[SOURCE DATA Boundary: Start]

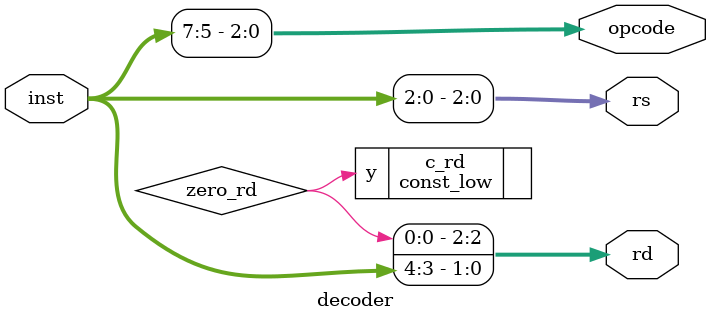
<source format=v>
`timescale 1ns / 1ps

module decoder (
    input [7:0] inst,       // 命令
    output [2:0] opcode,    // ALU操作コード
    output [2:0] rd,        // 書き込み先（3ビットに拡張、上位1ビットは0固定）
    output [2:0] rs         // 読み出し元
);
    // opcode = inst[7:5]
    assign opcode[0] = inst[5];
    assign opcode[1] = inst[6];
    assign opcode[2] = inst[7];
    
    // rd = inst[4:3] → 3ビットに拡張（上位を0に）
    assign rd[0] = inst[3];
    assign rd[1] = inst[4];
    wire zero_rd;
    const_low c_rd(.y(zero_rd));
    assign rd[2] = zero_rd;
    
    // rs = inst[2:0]
    assign rs[0] = inst[0];
    assign rs[1] = inst[1];
    assign rs[2] = inst[2];
endmodule

</source>
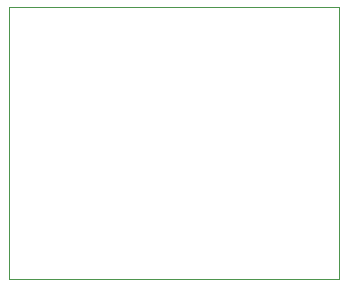
<source format=gbr>
%TF.GenerationSoftware,KiCad,Pcbnew,8.0.5*%
%TF.CreationDate,2024-12-01T15:07:38+09:00*%
%TF.ProjectId,PCA9685_ver4,50434139-3638-4355-9f76-6572342e6b69,rev?*%
%TF.SameCoordinates,Original*%
%TF.FileFunction,Profile,NP*%
%FSLAX46Y46*%
G04 Gerber Fmt 4.6, Leading zero omitted, Abs format (unit mm)*
G04 Created by KiCad (PCBNEW 8.0.5) date 2024-12-01 15:07:38*
%MOMM*%
%LPD*%
G01*
G04 APERTURE LIST*
%TA.AperFunction,Profile*%
%ADD10C,0.050000*%
%TD*%
G04 APERTURE END LIST*
D10*
X134700000Y-52200000D02*
X162700000Y-52200000D01*
X162700000Y-75200000D01*
X134700000Y-75200000D01*
X134700000Y-52200000D01*
M02*

</source>
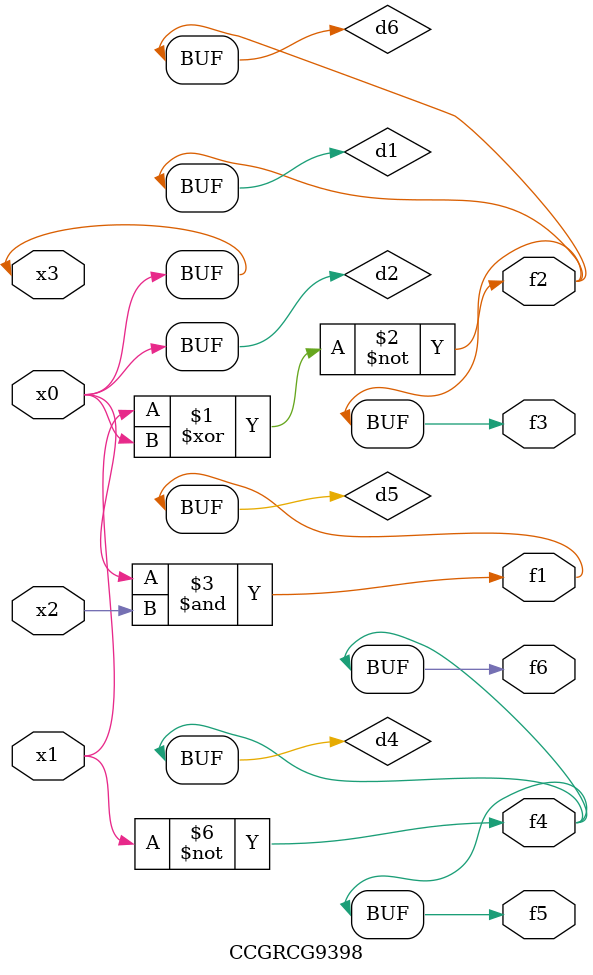
<source format=v>
module CCGRCG9398(
	input x0, x1, x2, x3,
	output f1, f2, f3, f4, f5, f6
);

	wire d1, d2, d3, d4, d5, d6;

	xnor (d1, x1, x3);
	buf (d2, x0, x3);
	nand (d3, x0, x2);
	not (d4, x1);
	nand (d5, d3);
	or (d6, d1);
	assign f1 = d5;
	assign f2 = d6;
	assign f3 = d6;
	assign f4 = d4;
	assign f5 = d4;
	assign f6 = d4;
endmodule

</source>
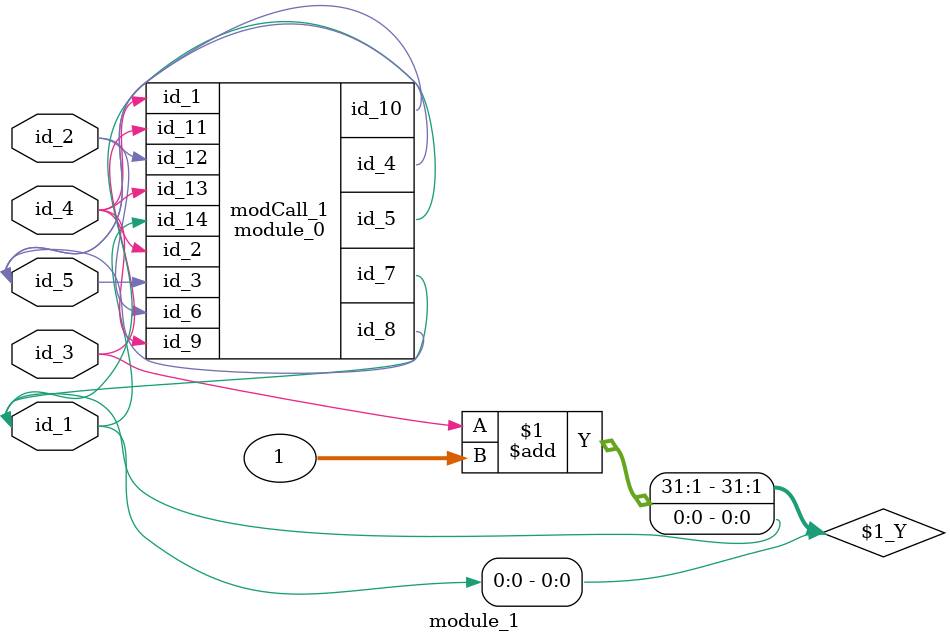
<source format=v>
module module_0 (
    id_1,
    id_2,
    id_3,
    id_4,
    id_5,
    id_6,
    id_7,
    id_8,
    id_9,
    id_10,
    id_11,
    id_12,
    id_13,
    id_14
);
  input wire id_14;
  input wire id_13;
  input wire id_12;
  input wire id_11;
  inout wire id_10;
  input wire id_9;
  inout wire id_8;
  inout wire id_7;
  input wire id_6;
  output wire id_5;
  output wire id_4;
  input wire id_3;
  input wire id_2;
  input wire id_1;
endmodule
module module_1 (
    id_1,
    id_2,
    id_3,
    id_4,
    id_5
);
  inout wire id_5;
  input wire id_4;
  inout wire id_3;
  inout wire id_2;
  inout wire id_1;
  assign id_1 = id_3 + 1;
  module_0 modCall_1 (
      id_4,
      id_4,
      id_5,
      id_5,
      id_1,
      id_2,
      id_1,
      id_5,
      id_4,
      id_5,
      id_3,
      id_2,
      id_4,
      id_1
  );
endmodule

</source>
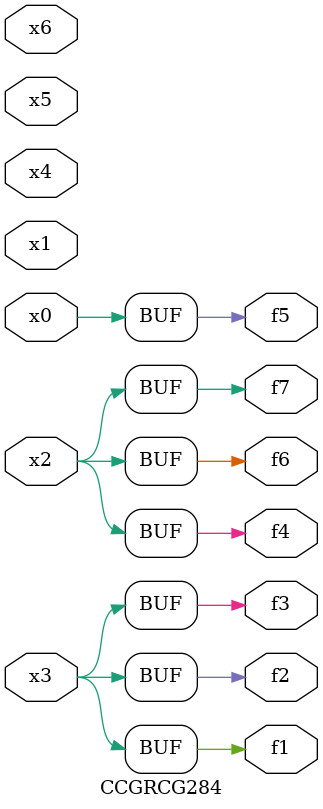
<source format=v>
module CCGRCG284(
	input x0, x1, x2, x3, x4, x5, x6,
	output f1, f2, f3, f4, f5, f6, f7
);
	assign f1 = x3;
	assign f2 = x3;
	assign f3 = x3;
	assign f4 = x2;
	assign f5 = x0;
	assign f6 = x2;
	assign f7 = x2;
endmodule

</source>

[SOURCE DATA Boundary: End]

ASSIGNMENT: Exact repetition of each line above is expected; images are to be omitted.

EXERCISE OUTPUT:
<source format=v>
`timescale 1ns / 1ps

module decoder (
    input [7:0] inst,       // 命令
    output [2:0] opcode,    // ALU操作コード
    output [2:0] rd,        // 書き込み先（3ビットに拡張、上位1ビットは0固定）
    output [2:0] rs         // 読み出し元
);
    // opcode = inst[7:5]
    assign opcode[0] = inst[5];
    assign opcode[1] = inst[6];
    assign opcode[2] = inst[7];
    
    // rd = inst[4:3] → 3ビットに拡張（上位を0に）
    assign rd[0] = inst[3];
    assign rd[1] = inst[4];
    wire zero_rd;
    const_low c_rd(.y(zero_rd));
    assign rd[2] = zero_rd;
    
    // rs = inst[2:0]
    assign rs[0] = inst[0];
    assign rs[1] = inst[1];
    assign rs[2] = inst[2];
endmodule

</source>
<source format=gbr>
%TF.GenerationSoftware,KiCad,Pcbnew,8.0.5*%
%TF.CreationDate,2024-12-01T15:07:38+09:00*%
%TF.ProjectId,PCA9685_ver4,50434139-3638-4355-9f76-6572342e6b69,rev?*%
%TF.SameCoordinates,Original*%
%TF.FileFunction,Profile,NP*%
%FSLAX46Y46*%
G04 Gerber Fmt 4.6, Leading zero omitted, Abs format (unit mm)*
G04 Created by KiCad (PCBNEW 8.0.5) date 2024-12-01 15:07:38*
%MOMM*%
%LPD*%
G01*
G04 APERTURE LIST*
%TA.AperFunction,Profile*%
%ADD10C,0.050000*%
%TD*%
G04 APERTURE END LIST*
D10*
X134700000Y-52200000D02*
X162700000Y-52200000D01*
X162700000Y-75200000D01*
X134700000Y-75200000D01*
X134700000Y-52200000D01*
M02*

</source>
<source format=v>
module CCGRCG9398(
	input x0, x1, x2, x3,
	output f1, f2, f3, f4, f5, f6
);

	wire d1, d2, d3, d4, d5, d6;

	xnor (d1, x1, x3);
	buf (d2, x0, x3);
	nand (d3, x0, x2);
	not (d4, x1);
	nand (d5, d3);
	or (d6, d1);
	assign f1 = d5;
	assign f2 = d6;
	assign f3 = d6;
	assign f4 = d4;
	assign f5 = d4;
	assign f6 = d4;
endmodule

</source>
<source format=v>
module module_0 (
    id_1,
    id_2,
    id_3,
    id_4,
    id_5,
    id_6,
    id_7,
    id_8,
    id_9,
    id_10,
    id_11,
    id_12,
    id_13,
    id_14
);
  input wire id_14;
  input wire id_13;
  input wire id_12;
  input wire id_11;
  inout wire id_10;
  input wire id_9;
  inout wire id_8;
  inout wire id_7;
  input wire id_6;
  output wire id_5;
  output wire id_4;
  input wire id_3;
  input wire id_2;
  input wire id_1;
endmodule
module module_1 (
    id_1,
    id_2,
    id_3,
    id_4,
    id_5
);
  inout wire id_5;
  input wire id_4;
  inout wire id_3;
  inout wire id_2;
  inout wire id_1;
  assign id_1 = id_3 + 1;
  module_0 modCall_1 (
      id_4,
      id_4,
      id_5,
      id_5,
      id_1,
      id_2,
      id_1,
      id_5,
      id_4,
      id_5,
      id_3,
      id_2,
      id_4,
      id_1
  );
endmodule

</source>
<source format=v>
module CCGRCG284(
	input x0, x1, x2, x3, x4, x5, x6,
	output f1, f2, f3, f4, f5, f6, f7
);
	assign f1 = x3;
	assign f2 = x3;
	assign f3 = x3;
	assign f4 = x2;
	assign f5 = x0;
	assign f6 = x2;
	assign f7 = x2;
endmodule

</source>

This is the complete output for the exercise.